I don't think you're characterizing the modern left properly here. None of us spend time at TPM railing against the advent of financial technology. Some of us are as radical to support Dean Baker's suggestion of a small transaction tax on the Goldmans of the world but that's about it. I think we're all for financial technology we're just not all for all the spoils of it going to the top 1%. Oh... and we might be against giving billions to save Goldman Sachs from itself just to watch the company turn around, make billions in a quarter and keep every cent of it even though it would have been impossible without public support. Just sayin'. If Wall Street wants to have systemically risky institutions, it needs to pay to clean up its own messes rather than rely on taxpayer welfare.
But it's not finance we don't like around here. It's the double standards that say Pa's hardware store is free to fail while Citigroup isn't.
July 15, 2009 9:36 AM | Reply | Permalink
I found the Justin Fox book disappointing. It does chronicle as mentioned, the development of finance theory.
However I hoped that the long history would lead to a description of the causes of the current economic crisis. It does not. The last chapter which deals with the current situation is distinctly inadequate.
Perhaps the new Finance Crisis Commission chaired by Phil Angelides will begin to get to the bottom of this, the greatest economic crisis since the Great Depression. The Myth of the Rational Market offers few insights.

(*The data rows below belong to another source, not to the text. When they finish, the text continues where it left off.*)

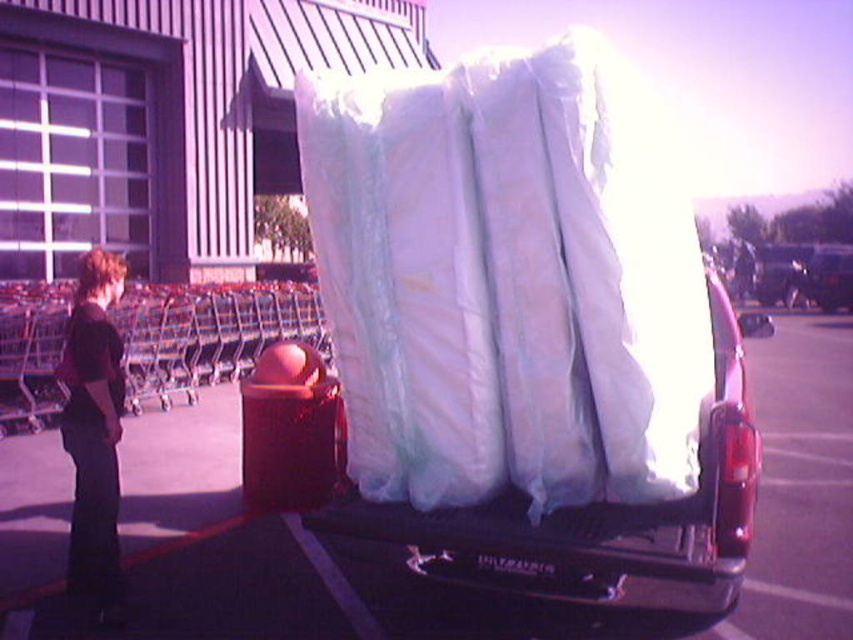
Is translucent plastic mattress at center wider than dark brown hair at left?

Correct, the width of translucent plastic mattress at center exceeds that of dark brown hair at left.

Who is more distant from viewer, (x=561, y=100) or (x=122, y=388)?

The point (x=122, y=388) is more distant.

What do you see at coordinates (508, 280) in the screenshot? I see `translucent plastic mattress at center` at bounding box center [508, 280].

This screenshot has width=853, height=640. In order to click on translucent plastic mattress at center in this screenshot , I will do `click(508, 280)`.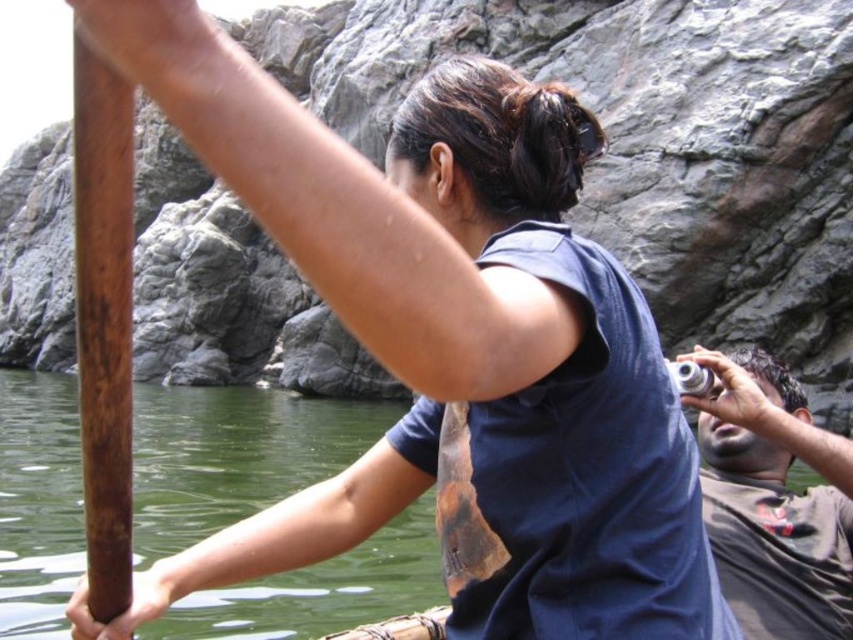
Consider the image. Who is lower down, dark brown leather camera at right or brown wooden pole at left?

Positioned lower is dark brown leather camera at right.

Who is shorter, dark brown leather camera at right or brown wooden pole at left?

dark brown leather camera at right is shorter.

Measure the distance between dark brown leather camera at right and camera.

23.09 meters

Identify the location of dark brown leather camera at right. (773, 500).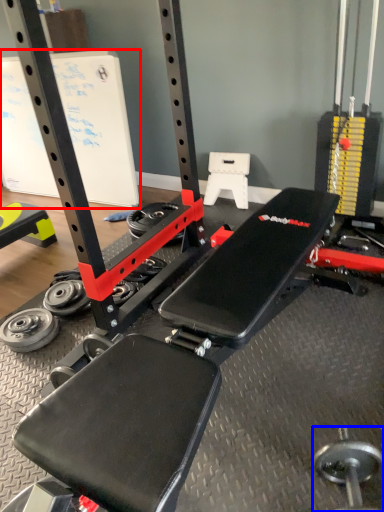
Question: Which of the following is the closest to the observer, bulletin board (highlighted by a red box) or dumbbell (highlighted by a blue box)?

Choices:
 (A) bulletin board
 (B) dumbbell

Answer: (B)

July 15, 2009 8:43 PM | Reply | Permalink
Mr. Miller:
I think the question posed about financial innovation is not phrased quite appropriately. If we want to consider the enormous timeframe that included the Federal Reserve systems, advances of EFT and ACH, online banking, etc., I would agree that we've likely seen great progress.
But I'd be very curious about Shiller's answer if the question was posed from the repeal of Glass-Steagall and the Commodity Futures Modernization Act (1999, 2000) forward - these 'innovations' (term used charitably) corrupted a perfectly innovative and stable system, leading to a brief uptick in home-ownership, inflation of housing prices, followed by immense foreclosures and bankruptcies and the rupturing of the entire system?
On behalf of whom were those innovations made? Who benefitted?
(while I'm wringing my hands, keep up the good work on Left, Right and Center!)